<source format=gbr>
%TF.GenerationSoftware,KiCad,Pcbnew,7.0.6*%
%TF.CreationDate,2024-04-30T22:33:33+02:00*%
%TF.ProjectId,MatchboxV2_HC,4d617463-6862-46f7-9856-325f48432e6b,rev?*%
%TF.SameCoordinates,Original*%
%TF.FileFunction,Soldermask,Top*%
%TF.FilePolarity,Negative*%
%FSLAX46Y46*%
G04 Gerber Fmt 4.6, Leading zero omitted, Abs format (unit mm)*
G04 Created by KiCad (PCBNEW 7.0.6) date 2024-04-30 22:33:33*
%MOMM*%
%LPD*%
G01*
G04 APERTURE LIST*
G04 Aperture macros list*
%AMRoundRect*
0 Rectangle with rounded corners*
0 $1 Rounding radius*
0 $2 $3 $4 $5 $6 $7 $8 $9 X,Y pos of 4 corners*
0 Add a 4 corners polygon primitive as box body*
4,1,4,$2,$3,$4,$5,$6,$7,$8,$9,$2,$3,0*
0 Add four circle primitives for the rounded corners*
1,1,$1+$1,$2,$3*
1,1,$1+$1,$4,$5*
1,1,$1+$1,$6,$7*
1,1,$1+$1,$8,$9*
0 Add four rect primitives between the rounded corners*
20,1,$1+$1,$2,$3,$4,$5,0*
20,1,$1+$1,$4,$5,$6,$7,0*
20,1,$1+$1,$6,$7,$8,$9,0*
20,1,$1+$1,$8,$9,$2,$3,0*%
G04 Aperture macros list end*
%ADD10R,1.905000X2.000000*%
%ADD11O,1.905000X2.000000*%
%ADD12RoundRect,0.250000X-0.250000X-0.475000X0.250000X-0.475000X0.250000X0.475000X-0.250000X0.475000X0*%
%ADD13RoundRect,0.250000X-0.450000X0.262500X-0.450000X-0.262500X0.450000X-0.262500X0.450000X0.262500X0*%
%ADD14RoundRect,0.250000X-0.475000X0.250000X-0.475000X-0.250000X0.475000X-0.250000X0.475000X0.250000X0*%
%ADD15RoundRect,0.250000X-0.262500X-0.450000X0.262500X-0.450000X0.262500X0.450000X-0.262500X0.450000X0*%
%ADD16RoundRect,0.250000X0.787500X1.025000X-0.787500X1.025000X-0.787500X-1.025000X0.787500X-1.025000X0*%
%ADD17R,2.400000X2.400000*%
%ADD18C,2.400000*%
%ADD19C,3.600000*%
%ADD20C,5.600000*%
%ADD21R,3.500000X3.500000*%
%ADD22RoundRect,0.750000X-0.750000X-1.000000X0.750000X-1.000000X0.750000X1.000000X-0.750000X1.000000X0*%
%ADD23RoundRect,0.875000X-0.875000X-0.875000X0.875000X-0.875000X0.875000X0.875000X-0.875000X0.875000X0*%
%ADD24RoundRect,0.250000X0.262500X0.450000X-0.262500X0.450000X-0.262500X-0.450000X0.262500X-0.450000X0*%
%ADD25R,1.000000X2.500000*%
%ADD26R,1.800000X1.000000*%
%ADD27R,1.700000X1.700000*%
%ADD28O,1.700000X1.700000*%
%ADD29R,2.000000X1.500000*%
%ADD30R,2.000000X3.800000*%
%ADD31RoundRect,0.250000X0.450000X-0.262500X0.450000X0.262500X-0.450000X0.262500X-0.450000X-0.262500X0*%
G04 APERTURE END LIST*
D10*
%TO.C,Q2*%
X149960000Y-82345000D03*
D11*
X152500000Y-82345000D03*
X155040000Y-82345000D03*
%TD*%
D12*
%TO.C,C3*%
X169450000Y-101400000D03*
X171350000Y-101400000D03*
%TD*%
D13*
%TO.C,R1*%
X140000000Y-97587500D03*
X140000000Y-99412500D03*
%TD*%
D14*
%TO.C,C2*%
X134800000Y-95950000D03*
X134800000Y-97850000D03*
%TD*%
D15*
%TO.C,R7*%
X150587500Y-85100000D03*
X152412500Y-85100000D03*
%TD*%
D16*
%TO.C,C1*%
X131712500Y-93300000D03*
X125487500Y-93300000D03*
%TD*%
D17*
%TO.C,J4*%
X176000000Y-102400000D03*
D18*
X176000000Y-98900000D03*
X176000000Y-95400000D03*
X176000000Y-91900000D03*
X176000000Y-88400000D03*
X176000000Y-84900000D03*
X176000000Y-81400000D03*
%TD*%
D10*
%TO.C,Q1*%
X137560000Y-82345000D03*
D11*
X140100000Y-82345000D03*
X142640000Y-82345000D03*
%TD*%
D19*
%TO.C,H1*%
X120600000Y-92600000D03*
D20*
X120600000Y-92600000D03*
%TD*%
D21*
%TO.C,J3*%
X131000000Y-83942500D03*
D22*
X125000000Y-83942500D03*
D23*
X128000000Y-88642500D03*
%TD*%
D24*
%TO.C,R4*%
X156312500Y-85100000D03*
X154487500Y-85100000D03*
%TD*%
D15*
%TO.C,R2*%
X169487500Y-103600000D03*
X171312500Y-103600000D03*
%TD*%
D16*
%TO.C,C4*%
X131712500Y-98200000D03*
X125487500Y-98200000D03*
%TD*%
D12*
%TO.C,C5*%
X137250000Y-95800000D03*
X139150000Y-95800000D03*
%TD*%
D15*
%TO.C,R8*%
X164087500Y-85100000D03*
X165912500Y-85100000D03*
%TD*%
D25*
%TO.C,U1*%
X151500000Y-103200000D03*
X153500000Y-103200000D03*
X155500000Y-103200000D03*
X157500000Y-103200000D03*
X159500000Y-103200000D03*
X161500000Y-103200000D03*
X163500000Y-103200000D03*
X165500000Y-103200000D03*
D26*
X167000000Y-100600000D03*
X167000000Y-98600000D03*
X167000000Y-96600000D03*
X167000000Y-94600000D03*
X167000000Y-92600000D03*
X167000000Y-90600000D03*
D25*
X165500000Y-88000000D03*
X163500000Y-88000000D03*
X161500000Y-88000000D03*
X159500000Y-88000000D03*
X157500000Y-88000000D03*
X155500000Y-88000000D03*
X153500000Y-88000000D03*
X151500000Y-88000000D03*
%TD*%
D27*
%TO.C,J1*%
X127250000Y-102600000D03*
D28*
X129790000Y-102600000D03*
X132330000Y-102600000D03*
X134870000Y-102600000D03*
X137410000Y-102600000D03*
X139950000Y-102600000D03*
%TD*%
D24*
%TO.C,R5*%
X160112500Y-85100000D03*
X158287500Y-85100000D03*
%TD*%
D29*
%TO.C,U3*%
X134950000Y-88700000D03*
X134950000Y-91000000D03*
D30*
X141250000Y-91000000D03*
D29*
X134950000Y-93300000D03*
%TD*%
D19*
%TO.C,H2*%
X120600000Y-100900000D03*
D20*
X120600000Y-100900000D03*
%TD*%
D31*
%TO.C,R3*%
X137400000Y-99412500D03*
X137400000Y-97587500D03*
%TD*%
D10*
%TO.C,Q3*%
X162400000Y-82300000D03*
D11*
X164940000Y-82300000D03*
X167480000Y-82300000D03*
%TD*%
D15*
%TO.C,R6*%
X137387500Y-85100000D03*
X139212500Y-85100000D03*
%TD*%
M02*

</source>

* * *

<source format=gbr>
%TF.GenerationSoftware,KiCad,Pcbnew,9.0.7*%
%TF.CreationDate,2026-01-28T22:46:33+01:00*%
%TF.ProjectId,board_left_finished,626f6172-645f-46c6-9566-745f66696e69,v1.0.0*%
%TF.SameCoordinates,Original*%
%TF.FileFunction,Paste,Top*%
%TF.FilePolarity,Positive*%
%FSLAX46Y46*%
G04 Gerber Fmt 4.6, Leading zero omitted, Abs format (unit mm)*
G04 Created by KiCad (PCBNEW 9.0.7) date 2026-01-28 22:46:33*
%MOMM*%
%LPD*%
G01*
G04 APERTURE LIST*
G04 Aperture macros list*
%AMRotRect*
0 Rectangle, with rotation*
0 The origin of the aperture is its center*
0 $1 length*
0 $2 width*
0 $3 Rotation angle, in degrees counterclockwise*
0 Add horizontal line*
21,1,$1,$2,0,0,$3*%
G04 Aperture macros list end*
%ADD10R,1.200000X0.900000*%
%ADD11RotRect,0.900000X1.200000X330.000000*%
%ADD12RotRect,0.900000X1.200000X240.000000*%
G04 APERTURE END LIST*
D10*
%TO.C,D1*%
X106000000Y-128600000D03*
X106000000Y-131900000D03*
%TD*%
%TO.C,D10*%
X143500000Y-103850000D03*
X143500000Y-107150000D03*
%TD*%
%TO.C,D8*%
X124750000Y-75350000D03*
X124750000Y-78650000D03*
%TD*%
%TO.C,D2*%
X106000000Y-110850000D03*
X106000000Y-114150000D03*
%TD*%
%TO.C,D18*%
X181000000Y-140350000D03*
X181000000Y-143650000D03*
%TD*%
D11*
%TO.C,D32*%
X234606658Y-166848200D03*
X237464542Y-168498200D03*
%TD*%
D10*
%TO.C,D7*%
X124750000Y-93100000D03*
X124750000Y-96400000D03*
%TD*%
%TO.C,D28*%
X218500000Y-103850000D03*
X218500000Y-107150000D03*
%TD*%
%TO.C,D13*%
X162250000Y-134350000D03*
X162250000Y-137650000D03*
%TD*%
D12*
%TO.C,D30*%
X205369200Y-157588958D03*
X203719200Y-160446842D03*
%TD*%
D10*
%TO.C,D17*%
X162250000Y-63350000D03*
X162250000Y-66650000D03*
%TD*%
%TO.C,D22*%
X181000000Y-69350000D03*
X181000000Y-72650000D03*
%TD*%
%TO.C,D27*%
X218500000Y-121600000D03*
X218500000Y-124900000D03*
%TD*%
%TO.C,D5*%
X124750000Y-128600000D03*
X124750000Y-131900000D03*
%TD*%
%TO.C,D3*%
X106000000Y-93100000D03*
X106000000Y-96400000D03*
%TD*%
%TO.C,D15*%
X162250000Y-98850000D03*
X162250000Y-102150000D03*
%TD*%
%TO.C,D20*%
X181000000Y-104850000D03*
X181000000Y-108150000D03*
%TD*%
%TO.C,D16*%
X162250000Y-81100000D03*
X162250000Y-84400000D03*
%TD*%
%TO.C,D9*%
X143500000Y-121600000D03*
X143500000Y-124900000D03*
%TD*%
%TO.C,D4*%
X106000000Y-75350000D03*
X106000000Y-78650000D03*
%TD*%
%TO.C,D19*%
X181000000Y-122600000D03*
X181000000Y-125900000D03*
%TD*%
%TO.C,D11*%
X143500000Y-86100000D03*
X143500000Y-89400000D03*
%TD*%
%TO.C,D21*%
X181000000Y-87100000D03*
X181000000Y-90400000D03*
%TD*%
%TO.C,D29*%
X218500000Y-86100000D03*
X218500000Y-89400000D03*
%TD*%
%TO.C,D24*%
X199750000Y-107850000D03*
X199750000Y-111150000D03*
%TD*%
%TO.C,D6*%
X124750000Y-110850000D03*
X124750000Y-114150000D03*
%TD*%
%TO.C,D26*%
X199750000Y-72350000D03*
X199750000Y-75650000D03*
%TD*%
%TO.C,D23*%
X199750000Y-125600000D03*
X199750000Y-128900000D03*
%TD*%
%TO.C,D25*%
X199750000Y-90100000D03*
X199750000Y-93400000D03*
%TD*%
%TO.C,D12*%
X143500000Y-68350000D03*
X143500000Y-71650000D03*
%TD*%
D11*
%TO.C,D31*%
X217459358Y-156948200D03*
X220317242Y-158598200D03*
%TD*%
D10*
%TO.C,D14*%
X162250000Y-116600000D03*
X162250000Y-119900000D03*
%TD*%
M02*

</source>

* * *

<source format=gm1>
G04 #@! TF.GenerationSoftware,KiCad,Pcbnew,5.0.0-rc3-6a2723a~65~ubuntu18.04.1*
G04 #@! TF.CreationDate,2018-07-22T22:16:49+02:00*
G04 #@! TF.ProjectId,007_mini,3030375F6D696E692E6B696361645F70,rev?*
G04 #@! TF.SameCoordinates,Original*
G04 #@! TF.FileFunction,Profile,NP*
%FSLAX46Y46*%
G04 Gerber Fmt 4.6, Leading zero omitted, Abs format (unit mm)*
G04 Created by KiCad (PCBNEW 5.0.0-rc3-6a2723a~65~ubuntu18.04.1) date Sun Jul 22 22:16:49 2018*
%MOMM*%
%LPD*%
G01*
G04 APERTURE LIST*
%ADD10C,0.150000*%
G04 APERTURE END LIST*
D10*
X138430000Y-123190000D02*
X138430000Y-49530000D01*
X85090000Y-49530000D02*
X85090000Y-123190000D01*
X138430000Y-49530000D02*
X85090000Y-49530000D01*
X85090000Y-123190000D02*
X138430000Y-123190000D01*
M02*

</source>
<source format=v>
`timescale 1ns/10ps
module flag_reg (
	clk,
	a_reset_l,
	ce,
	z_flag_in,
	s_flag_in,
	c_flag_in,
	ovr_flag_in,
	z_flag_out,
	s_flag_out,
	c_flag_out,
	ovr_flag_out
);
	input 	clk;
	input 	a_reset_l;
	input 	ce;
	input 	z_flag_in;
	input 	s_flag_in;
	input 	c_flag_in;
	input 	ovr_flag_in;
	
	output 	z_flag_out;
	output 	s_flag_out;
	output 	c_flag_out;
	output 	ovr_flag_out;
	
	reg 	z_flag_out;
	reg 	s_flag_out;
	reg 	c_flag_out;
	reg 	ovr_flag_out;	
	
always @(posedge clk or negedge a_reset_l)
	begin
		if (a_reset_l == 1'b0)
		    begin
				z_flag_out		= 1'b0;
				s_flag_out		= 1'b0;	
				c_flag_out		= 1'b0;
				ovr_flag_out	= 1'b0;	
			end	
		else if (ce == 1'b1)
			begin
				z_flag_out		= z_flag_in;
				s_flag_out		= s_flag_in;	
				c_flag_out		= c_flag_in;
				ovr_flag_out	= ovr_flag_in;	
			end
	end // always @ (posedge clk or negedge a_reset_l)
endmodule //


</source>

* **Your goal**
Please give an exact copy of the entries above, from the line with "X162250000Y-134350000D03*" down to the line with "X181000000Y-125900000D03*", inclusive, and nothing else.

* **Task answer**
X162250000Y-134350000D03*
X162250000Y-137650000D03*
%TD*%
D12*
%TO.C,D30*%
X205369200Y-157588958D03*
X203719200Y-160446842D03*
%TD*%
D10*
%TO.C,D17*%
X162250000Y-63350000D03*
X162250000Y-66650000D03*
%TD*%
%TO.C,D22*%
X181000000Y-69350000D03*
X181000000Y-72650000D03*
%TD*%
%TO.C,D27*%
X218500000Y-121600000D03*
X218500000Y-124900000D03*
%TD*%
%TO.C,D5*%
X124750000Y-128600000D03*
X124750000Y-131900000D03*
%TD*%
%TO.C,D3*%
X106000000Y-93100000D03*
X106000000Y-96400000D03*
%TD*%
%TO.C,D15*%
X162250000Y-98850000D03*
X162250000Y-102150000D03*
%TD*%
%TO.C,D20*%
X181000000Y-104850000D03*
X181000000Y-108150000D03*
%TD*%
%TO.C,D16*%
X162250000Y-81100000D03*
X162250000Y-84400000D03*
%TD*%
%TO.C,D9*%
X143500000Y-121600000D03*
X143500000Y-124900000D03*
%TD*%
%TO.C,D4*%
X106000000Y-75350000D03*
X106000000Y-78650000D03*
%TD*%
%TO.C,D19*%
X181000000Y-122600000D03*
X181000000Y-125900000D03*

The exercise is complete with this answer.